Indeed it is this fact, which is the continuation of the marginalisation of working people in the last 30 years of market dominated politics both here and across Europe, that lies at the heart not just of Brexit but of the wider rise of the far right in Europe.
The Thatcher war on organised workers symbolised by the brutality of the miners strike and resulting defeat was followed by the adoption of ‘Social Partnership’ floated by both the EU and New Labour.
Essentially this aimed at reducing unions to “partners” with bosses and ending any idea of industrial struggle.
The long hold of this idea not just in the UK but in much of the industrial world including the US “rust belt” along with the wholesale closure of manufacturing with “globalisation” left million of workers forgotten.

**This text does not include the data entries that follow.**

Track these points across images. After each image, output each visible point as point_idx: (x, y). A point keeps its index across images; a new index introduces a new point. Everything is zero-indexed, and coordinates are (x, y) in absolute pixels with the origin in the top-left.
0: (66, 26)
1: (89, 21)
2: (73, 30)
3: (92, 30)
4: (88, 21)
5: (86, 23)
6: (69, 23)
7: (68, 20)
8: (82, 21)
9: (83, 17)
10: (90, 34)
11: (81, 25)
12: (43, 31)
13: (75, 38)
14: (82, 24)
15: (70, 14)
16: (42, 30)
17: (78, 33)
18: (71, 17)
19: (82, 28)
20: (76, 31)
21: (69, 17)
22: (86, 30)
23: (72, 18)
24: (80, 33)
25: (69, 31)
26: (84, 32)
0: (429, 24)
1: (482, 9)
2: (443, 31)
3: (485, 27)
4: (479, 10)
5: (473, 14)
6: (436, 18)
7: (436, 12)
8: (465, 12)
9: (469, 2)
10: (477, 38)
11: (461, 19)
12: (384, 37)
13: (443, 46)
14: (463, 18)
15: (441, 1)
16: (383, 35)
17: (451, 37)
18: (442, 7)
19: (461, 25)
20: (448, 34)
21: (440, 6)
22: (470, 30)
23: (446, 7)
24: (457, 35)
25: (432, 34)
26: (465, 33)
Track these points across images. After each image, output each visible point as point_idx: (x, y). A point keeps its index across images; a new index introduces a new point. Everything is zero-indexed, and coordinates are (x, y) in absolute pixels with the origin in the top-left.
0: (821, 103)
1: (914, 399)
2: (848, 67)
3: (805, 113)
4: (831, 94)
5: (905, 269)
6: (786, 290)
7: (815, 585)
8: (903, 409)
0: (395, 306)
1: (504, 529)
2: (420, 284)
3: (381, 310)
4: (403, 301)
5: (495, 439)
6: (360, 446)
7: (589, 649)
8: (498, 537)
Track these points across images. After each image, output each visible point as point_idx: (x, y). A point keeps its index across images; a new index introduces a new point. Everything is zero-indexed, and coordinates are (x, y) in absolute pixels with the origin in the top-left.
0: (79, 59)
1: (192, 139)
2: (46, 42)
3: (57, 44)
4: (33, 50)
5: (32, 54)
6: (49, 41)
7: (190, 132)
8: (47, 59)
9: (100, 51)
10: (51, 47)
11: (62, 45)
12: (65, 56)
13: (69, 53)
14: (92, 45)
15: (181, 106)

Alongside this the capitulation of forces from the US Democrats, New Labour and European social democrats to big businesses needs left a vacuum now filled by so called populists from UKIP to Le Pen.
Yet the slogan “another world is possible” remains true.
Leave, Remain, deal or no deal the real way to safeguard and advance the interests of Scotland’s working class majority and our comrades across Europe is independent action for change.
Here in Scotland that must mean constructing a programme which welds together the needs of our working class majority on jobs, wages, health and housing with independence to lay the basis for a Yes victory.
This approach which soberly recognises that fact that the UK is run by a pro-market, big business friendly militarist elite does not mean that the EU is a ready made worker friendly alternative.
Of course the minimal workers and environmental rights are welcome but at its heart the EU is an economic and political formation founded on free market capitalism, imposing austerity across Europe and hostile to collective solutions to worker’s problems.
That is why they crucified Greece, back privatisation and are moving towards a European army.
The core values of the EU are hostile to the demands which can transform the lives of working people and it is vital that here in Scotland, the UK and across Europe the hard work of forging a united response to the attacks coming our way starts without delay.
Irrespective of the outcome of the Tory Brexit drama only a united people’s movement can hope to defeat the renewed attacks on them which will follow any outcome.